If it feels to you as though the Covid-19 emergency is never going to end, that may be because September 13 will mark its six-month anniversary. Six months is a very long time for a public-health emergency to last—too long, we can all agree. But it’s more than enough time for the federal government to convey the message that any business that fails to provide workers reasonable protections on the job from coronavirus will pay dearly for its negligence.
Yet from March 13 to the present day the Occupational Safety and Health Administration (OSHA), the federal agency that policies such matters, has issued—would you like to guess how many citations?
Oh, c’mon, guess.
Do I hear ten? The Trump administration isn’t terribly keen on regulatory enforcement, so probably it’s forced itself to issue about ten citations, right?
Wrong. It’s issued three. The fines levied on the three scofflaws, if combined, would not be sufficient to purchase a new BMW X5.
The first citation, issued in mid-May, went to Winder Nursing, Inc., a retirement home in Winder, Georgia, where six workers were hospitalized. OSHA cited the facility for not reporting the hospitalizations in timely fashion. An initial fine of $6506 was later negotiated down to $3904.

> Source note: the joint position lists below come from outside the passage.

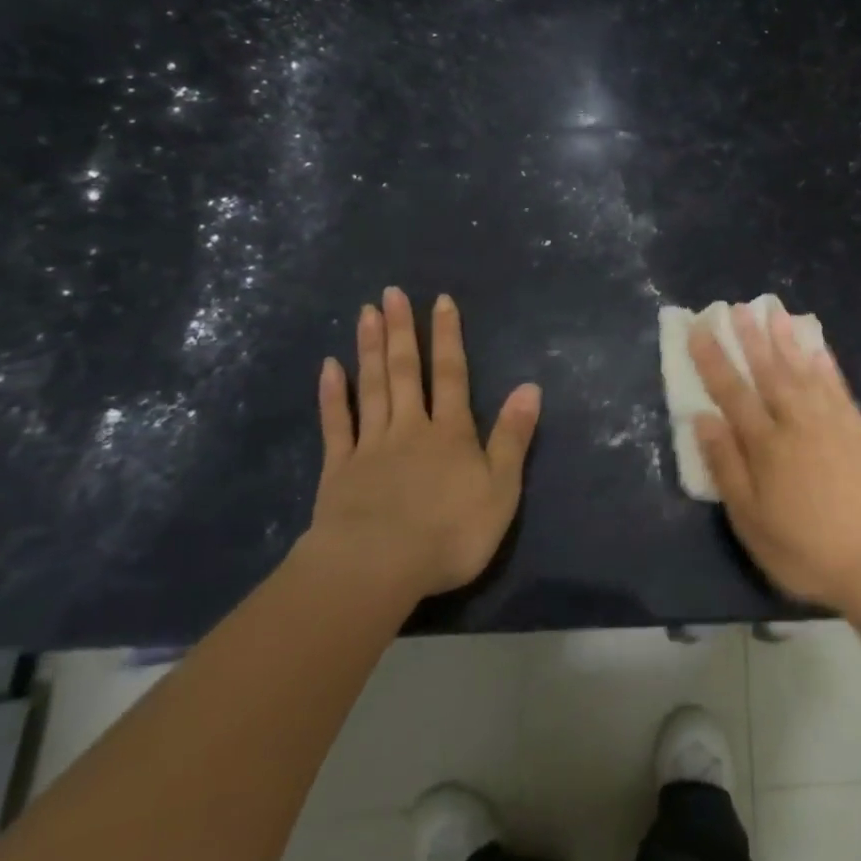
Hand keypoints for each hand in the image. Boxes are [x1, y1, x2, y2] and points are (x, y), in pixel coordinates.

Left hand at [304, 287, 541, 598]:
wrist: (377, 567)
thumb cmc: (450, 533)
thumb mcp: (501, 489)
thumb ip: (513, 437)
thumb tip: (530, 387)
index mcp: (451, 433)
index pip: (451, 374)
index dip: (448, 337)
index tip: (440, 301)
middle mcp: (410, 428)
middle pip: (405, 372)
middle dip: (401, 331)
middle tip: (391, 293)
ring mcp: (370, 446)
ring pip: (371, 388)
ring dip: (369, 349)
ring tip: (366, 313)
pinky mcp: (339, 470)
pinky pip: (336, 424)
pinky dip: (333, 395)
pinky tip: (330, 367)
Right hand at [689, 302, 860, 612]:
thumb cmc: (803, 550)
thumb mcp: (750, 521)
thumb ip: (726, 466)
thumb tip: (703, 419)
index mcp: (766, 446)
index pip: (733, 392)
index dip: (714, 359)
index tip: (700, 329)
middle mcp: (797, 423)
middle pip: (769, 372)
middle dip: (750, 338)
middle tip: (737, 307)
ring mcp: (832, 423)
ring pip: (804, 371)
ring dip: (787, 340)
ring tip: (774, 311)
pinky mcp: (860, 429)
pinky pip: (839, 386)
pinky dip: (826, 364)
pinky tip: (817, 347)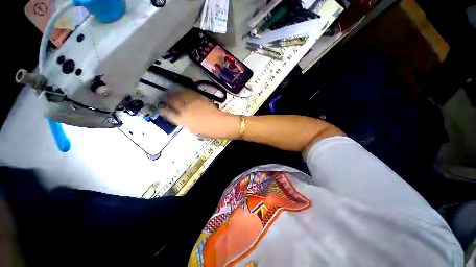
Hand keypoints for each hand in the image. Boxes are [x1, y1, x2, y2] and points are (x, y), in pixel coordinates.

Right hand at [159, 91, 239, 138]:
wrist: (220, 123)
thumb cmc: (208, 131)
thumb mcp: (193, 130)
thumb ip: (185, 123)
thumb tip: (181, 118)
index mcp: (182, 120)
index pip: (168, 113)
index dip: (163, 110)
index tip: (160, 109)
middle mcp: (185, 109)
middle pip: (171, 101)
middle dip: (166, 100)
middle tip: (164, 99)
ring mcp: (192, 102)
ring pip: (179, 95)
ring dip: (173, 94)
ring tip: (171, 93)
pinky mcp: (200, 98)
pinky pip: (189, 93)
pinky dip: (184, 92)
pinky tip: (182, 92)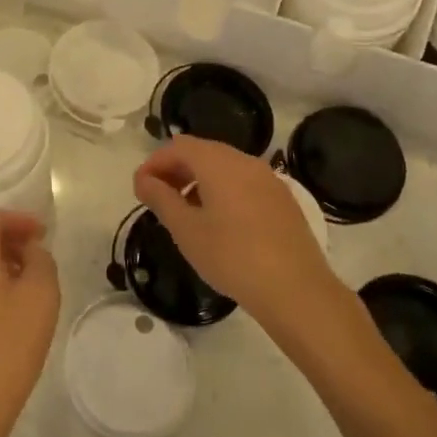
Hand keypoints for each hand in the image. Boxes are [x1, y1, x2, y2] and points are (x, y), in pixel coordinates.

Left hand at [0, 211, 59, 436]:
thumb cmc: (7, 345)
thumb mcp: (40, 296)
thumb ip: (41, 261)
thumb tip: (32, 250)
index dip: (19, 219)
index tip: (44, 232)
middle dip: (11, 240)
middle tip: (40, 253)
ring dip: (3, 265)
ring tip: (33, 282)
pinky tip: (15, 312)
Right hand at [134, 137, 334, 330]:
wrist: (296, 289)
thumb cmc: (232, 257)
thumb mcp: (186, 230)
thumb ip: (161, 199)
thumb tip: (144, 180)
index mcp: (219, 163)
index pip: (179, 146)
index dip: (155, 162)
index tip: (140, 188)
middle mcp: (245, 161)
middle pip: (203, 152)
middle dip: (176, 169)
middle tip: (158, 198)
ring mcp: (268, 179)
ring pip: (225, 167)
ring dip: (199, 180)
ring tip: (186, 212)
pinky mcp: (282, 199)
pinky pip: (244, 182)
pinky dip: (223, 190)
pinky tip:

The second citation was issued in July against three nursing home facilities owned by OHNH LLC, an Ohio-based holding company. Seven employees were hospitalized. OSHA wrote up the company for poor face protection. For example, workers were wearing the same N95 masks for as long as seven days. The fine, which will likely be negotiated downward, was $40,482.
The third citation, and the first to any business that wasn’t a nursing home, went this week to a Smithfield pork processing plant in Sioux Falls, S.D. Smithfield did such a lousy job protecting its workers from exposure to Covid that it became a national scandal. The latest count is that 1,294 workers contracted Covid at the pork plant, of whom four died. The company was uncooperative with OSHA’s investigation, initially going to court to block the agency from examining workers’ medical records. The Centers for Disease Control later issued a blistering report on the company’s negligence. Smithfield was a classic bad actor.
Now OSHA has issued its citation and the company must pay … $13,494.
“This is essentially telling the country that a pork shoulder is worth more than a worker’s life,” said David Michaels, who ran OSHA under President Barack Obama and teaches now at the George Washington University School of Public Health.
OSHA claims that $13,494 is the maximum penalty it’s permitted to impose under the law. That may strike you as implausible, and so it is—it’s not true at all. The $13,494 is OSHA’s ceiling for a single serious violation, but there have been plenty of instances in the past when OSHA derived multiple “willful” violations out of one bad action. The only reason OSHA regulators couldn’t in this instance was because they were operating under the agency’s “general duty clause.” That clause is embedded in the 1970 statute that created OSHA; it holds that employers must keep workers “free from recognized hazards that are causing or are likely to cause death or serious physical harm.” For complicated reasons, OSHA can’t easily charge multiple “willful” violations when it’s using the general duty clause. Hence the paltry Smithfield fine of $13,494.
So why was OSHA relying on the general duty clause? Good question! OSHA’s enforcement officials consider the clause one of its weakest enforcement tools, and have seldom used it in the past, even under Trump. (In fiscal year 2018, the general duty clause was applied in only 1.5 percent out of a total of roughly 60,000 OSHA citations.) If the Trump Labor Department, which oversees OSHA, were at all serious about enforcing worker safety during the pandemic, then six months ago it would have issued an “emergency temporary standard” to establish clear rules about what employers must do to protect workers during this emergency. But OSHA refused to, probably at the direction of the White House.
Now the Trump administration has the nerve to claim that its hands are tied. That’s nonsense. When OSHA uses more effective enforcement tools at its disposal, it can collect upwards of $1 million. Under Michaels, for instance, OSHA was able to level a $1.4 million fine in 2016 against a Wisconsin shipyard for multiple “willful egregious” violations of lead safety standards. The state of California this week levied a $200,000 fine for Covid workplace violations that it said were committed by a frozen food manufacturer called Overhill Farms.
The Wisconsin shipyard that got hit for $1.4 million generates about $23 million in annual revenue. Overhill Farms, which paid out $200,000 to California regulators, generates about $200 million. Smithfield, which got hit for less than $14,000, has revenues in the neighborhood of $15 billion.
This isn’t rocket science. Trump’s OSHA isn’t collecting serious fines from employers that put workers’ lives at risk because it doesn’t want to. It doesn’t want to levy the fines, and it doesn’t want to send any signal to businesses that they’ll be held accountable. Under such circumstances, it would be irrational—perhaps even financially irresponsible—for Smithfield, or any other company, to do very much to protect its workers from Covid. And that suits our Covid Denier-in-Chief just fine.